Supplementary Material
Acknowledgements:
We are grateful to all study participants for their participation and contributions to this study. The study was supported by the NIH grants 1K01DK137031 (LL), 2R01DK105124 (KK, JN), 1RC2DK116690 (KK). JN and TJG are supported in part by NIH grants AI149431, DK078244, and DK082753. ATG was supported by the Ruth L. Kirschstein National Research Service Awards 5T32GM007367-43 and F30CA257765. The work of AK was supported by German Research Foundation (DFG) Project ID 431984000 (SFB 1453) and Project ID 390939984 (EXC-2189, CIBSS).

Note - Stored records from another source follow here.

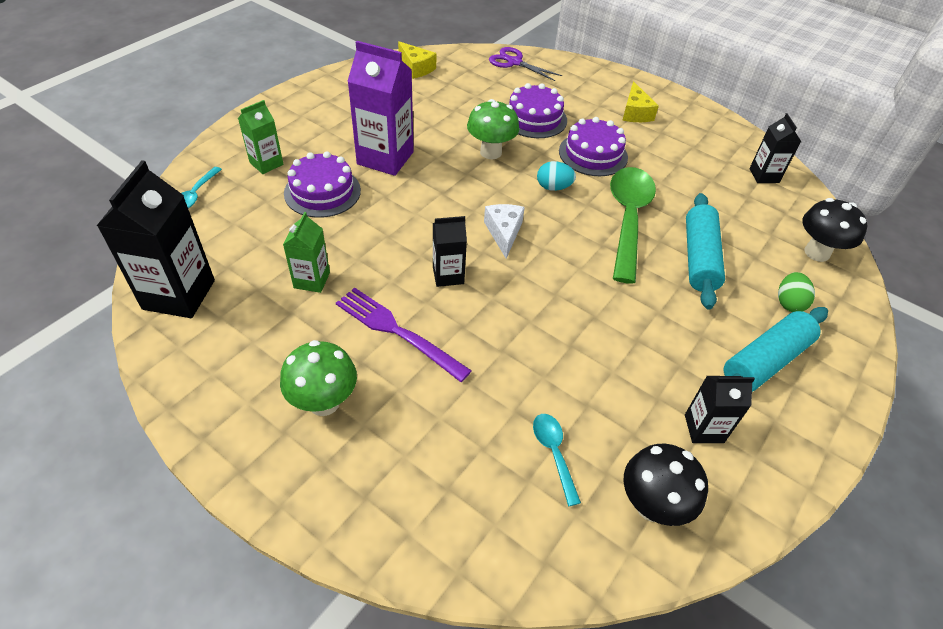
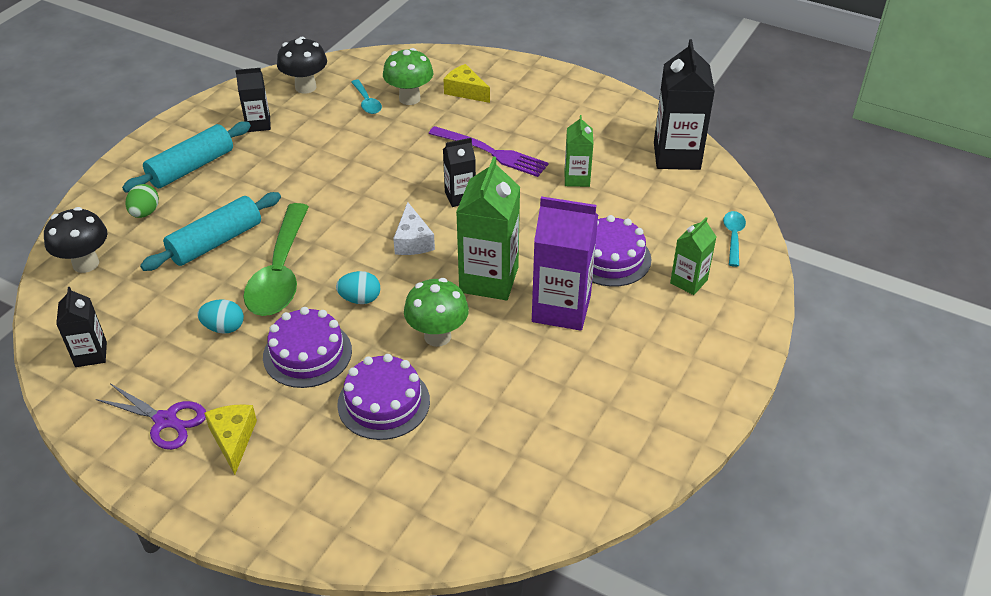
camera: 175 degrees right, 5 degrees down
green mushroom [280,340,357,416] -> green mushroom moved to [383,48,433,105]
yellow cheese [398,41,436,79] -> yellow cheese moved to [443,64,490,103]
purple scissors [489,47,562,81] -> purple scissors moved to [96,384,206,450]
turquoise rolling pin [686,193,725,309] -> turquoise rolling pin turned 45 degrees clockwise [140,192,281,271]
none -> turquoise egg [197,299,244,334]
none -> green carton [456,156,520,300]

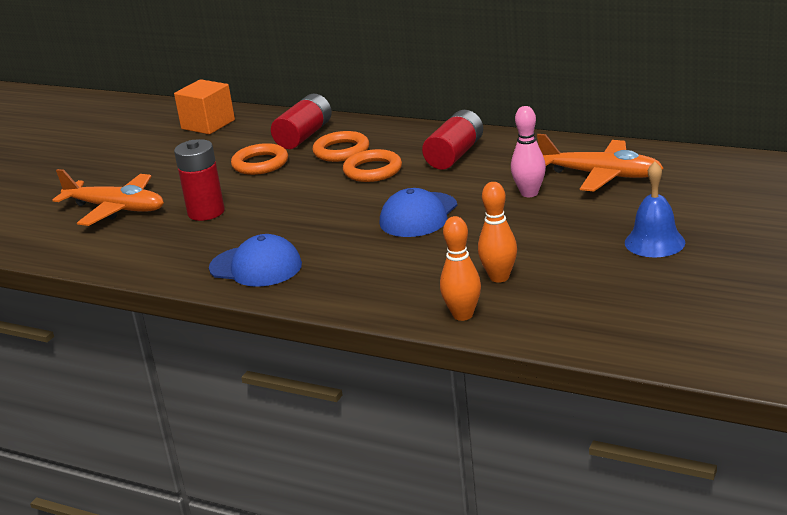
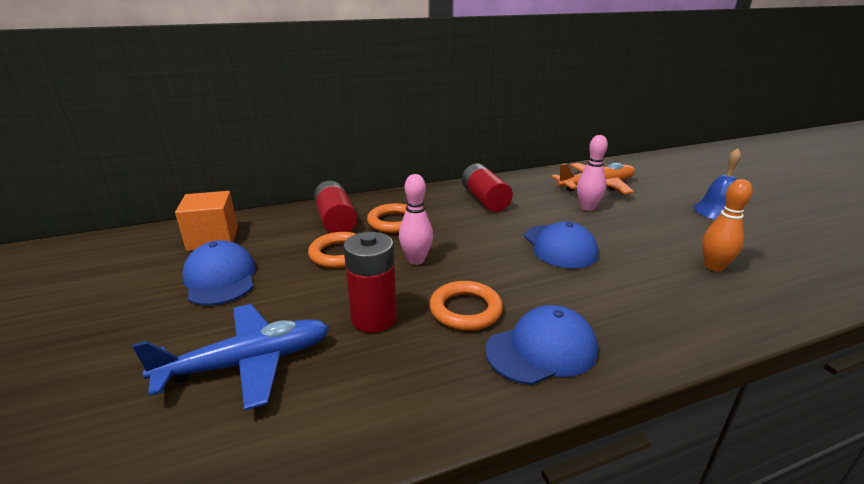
camera: 50 degrees left, 0 degrees up
orange plane [52,169,164,226] -> blue plane [132,304,330,411]
orange ring [343,149,402,182] -> orange ring moved to [429,281,503,331]
orange bowling pin [440,216,481,321] -> none
none -> blue cap [182,240,256,305]
none -> pink bowling pin [399,174,433,265]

The work of SMM was supported by the EQUIP Program for Medical Scientists, Faculty of Medicine, University of Freiburg. AC was supported by the NCI Outstanding Investigator award R35CA197745. The GIGA-kids Study was additionally supported by the Pediatric Nephrology Research Consortium (PNRC) and a gift from the IgA Nephropathy Foundation.
Footnotes
Disclosures:
JN is a co-founder and co-owner of and consultant for Reliant Glycosciences, LLC. BAJ and DVR are co-founders and co-owners of Reliant Glycosciences, LLC. JN and BAJ are a co-inventor on US patent application 14/318,082 (assigned to the UAB Research Foundation [UABRF] and licensed by UABRF to Reliant Glycosciences, LLC). Dr. Califano is founder, equity holder, and consultant of DarwinHealth Inc., a company that has licensed some of the algorithms used in this manuscript from Columbia University. Columbia University is also an equity holder in DarwinHealth Inc.